» EXERCISE REQUIREMENTS:
**a)** Retype the part of the passage on Islamic civilization between "When other nations" and "on to others.", inclusive.
**b)** Pick up the passage on Islamic civilization after its last sentence and keep writing.
(PROVIDED PASSAGE Opens)
Its writers created thousands of stories – stories of courage, romance and magic. Its poets wrote of love, when others before them were too steeped in fear to think of such things.
When other nations were afraid of ideas, this civilization thrived on them and kept them alive. When censors threatened to wipe out knowledge from past civilizations, this civilization kept the knowledge alive and passed it on to others.
While modern Western civilization shares many of these traits, the civilization I’m talking about was the Islamic world from the year 800 to 1600, which included the Ottoman Empire and the courts of Baghdad, Damascus and Cairo, and such enlightened rulers as Suleiman the Magnificent.
Although we are often unaware of our indebtedness to this other civilization, its gifts are very much a part of our heritage. The technology industry would not exist without the contributions of Arab mathematicians. Such Sufi poet-philosophers as Rumi challenged our notions of self and truth. Such leaders as Suleiman contributed to our notions of tolerance and civic leadership.
And, perhaps, we can learn a lesson from his example: it was leadership based on meritocracy, not inheritance. It was leadership that harnessed the full capabilities of a very diverse population, which included Christian, Islamic and Jewish traditions.
This kind of enlightened leadership – leadership that nurtured culture, sustainability, diversity and courage – led to 800 years of invention and prosperity.
In dark and serious times like this, we must affirm our commitment to building societies and institutions that aspire to this kind of greatness. More than ever, we must focus on the importance of leadership – bold acts of leadership and decidedly personal acts of leadership.”

In our schools today, our children are taught about Galileo, Newton and John Louis Stevenson. There is hardly a mention of the outstanding personalities of Muslim scientists. It is rare for our children to learn that the Muslims brought paper from China, and it is the Muslims, who developed this art form into a major industry. The impact of Muslim manufacture of paper paved the way for the printing revolution. Contrary to the popular belief, it was Ibn Al-Naphis (Ala Al-Din Abu Al-A’la Ali Ibn Abi Hazm Al-Quraishi) of Damascus, an Arab Muslim physician of the thirteenth century, who explained the basic principles of the modern theory of pulmonary circulation nearly three hundred and fifty years before Sir William Harvey of Kent, England, who is wrongly credited with this discovery. Christopher Columbus relied on Muslim charts and possibly even navigators. Magellan’s success in the Indian Ocean owes nearly all to Ibn Majid’s guidance and nautical legacy.
(PROVIDED PASSAGE Closes)
(EXTRACTED DATA Opens)
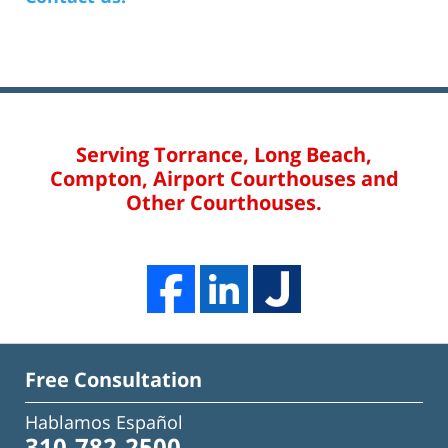
Serving Torrance, Long Beach,
Compton, Airport Courthouses and
Other Courthouses.
Free Consultation
Hablamos Español
310-782-2500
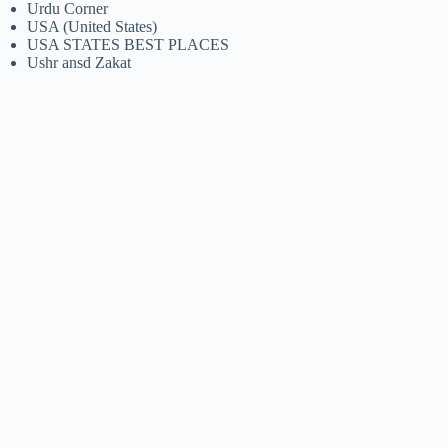
Urdu Corner
USA (United States)
USA STATES BEST PLACES
Ushr ansd Zakat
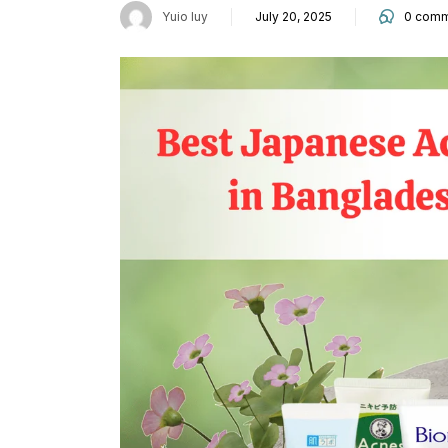
Yuio Iuy
July 20, 2025
0
comm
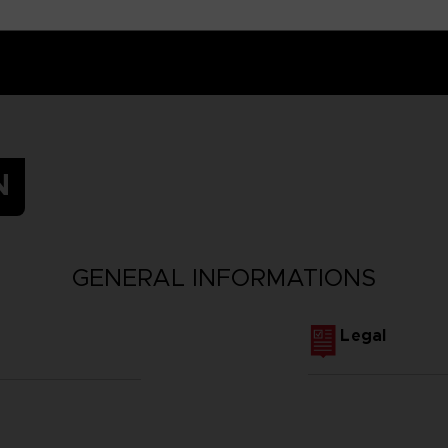
N
GENERAL INFORMATIONS
Legal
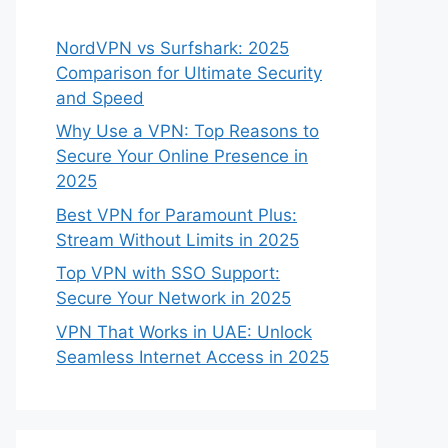
NordVPN vs Surfshark: 2025
Comparison for Ultimate Security
and Speed
Why Use a VPN: Top Reasons to
Secure Your Online Presence in
2025
Best VPN for Paramount Plus:
Stream Without Limits in 2025
Top VPN with SSO Support:
Secure Your Network in 2025
VPN That Works in UAE: Unlock
Seamless Internet Access in 2025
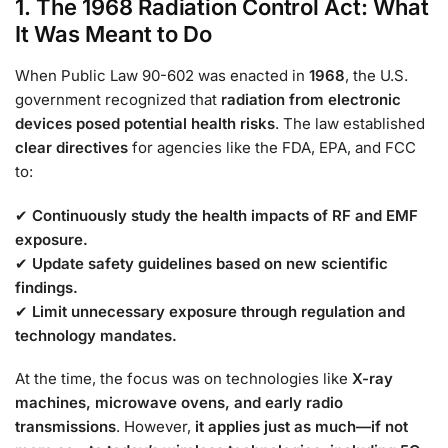
1. The 1968 Radiation Control Act: What
It Was Meant to Do
When Public Law 90-602 was enacted in
1968
, the U.S.
government recognized that
radiation from electronic
devices posed potential health risks
. The law established
clear directives
for agencies like the FDA, EPA, and FCC
to:
✔
Continuously study the health impacts of RF and EMF
exposure.
✔
Update safety guidelines based on new scientific
findings.
✔
Limit unnecessary exposure through regulation and
technology mandates.
At the time, the focus was on technologies like
X-ray
machines, microwave ovens, and early radio
transmissions
. However,
it applies just as much—if not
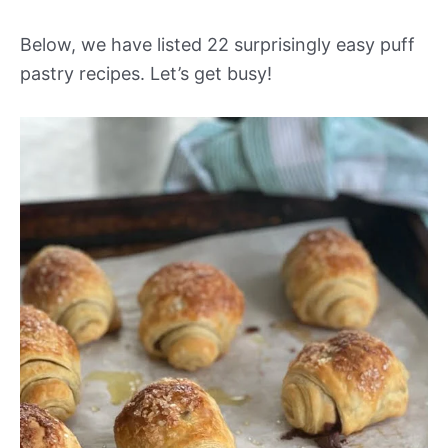
Below, we have listed 22 surprisingly easy puff
pastry recipes. Let’s get busy!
(EXTRACTED DATA Closes)
» RESPONSES TO THE EXERCISE:
**a)**
When other nations were afraid of ideas, this civilization thrived on them and kept them alive. When censors threatened to wipe out knowledge from past civilizations, this civilization kept the knowledge alive and passed it on to others.

**b)**
The question that subsequently comes to mind is: how did Muslims fall to the level they are at today? It is quite apparent that there is no lack of intelligence or talent within the Ummah. On the contrary, Muslims are leaders in many fields outside their countries, especially in western countries. On close inspection, it can be ascertained that Muslims lost their high position in the world the day they relegated Islam to their personal affairs.

The above described Glorious Era of Islam occurred at a time, when Islam was implemented at all levels of society.

For society to progress it is vital that the system supports and encourages talent and hard work, unlike what occurs today under nation-state rulers in the Muslim world. A truly Islamic System is a meritocracy, where Islam plays a leading role. It did not matter whether you were an Arab or a Persian, a former black slave or a woman – all were equal under the law and all had equal opportunity to reach their potential based on their abilities. Children were given the correct education from the start and were inculcated with a love for understanding the world, as given to us by Allah (swt). They would develop environmentally friendly technologies that would be funded and supported by the state. Teachers, who played such an important role in the raising of the young generation, were high-paid professionals. Scientists, writers, inventors were given encouragement and financial rewards.

In the current scenario, Islam has taken a back seat. In the era, when Muslims were a part of a super-state and their discoveries were ground-breaking, the state implemented Islam at all levels, including domestic policies, international relations, economics, politics, the social systems and education. Muslim scientists were driven to their discoveries by their desire to understand the system that Allah (swt) laid out for us. It is said that the Muslim mathematician Al-Jabr founded Algebra, because he wanted to explore and understand the inheritance laws described in the Quran.

We have allowed our rich and unmatched heritage to be buried under the sands of time. Superficial as we have become, we cherish only the visible – the domes and the minarets, the crumbling forts and mausoleums. We as individuals and as a nation, but more importantly as the Muslim Ummah, fail to draw strength and seek guidance from the unique intellectual reservoir our ancestors had left us. It is time for us to turn a new leaf in our life, regain self-respect and confidence, shed defeatist and apologetic attitudes and assert by deeds and not just by words. Moreover, we must understand the causes for the decline of the Ummah and vouch to work towards its uplifting.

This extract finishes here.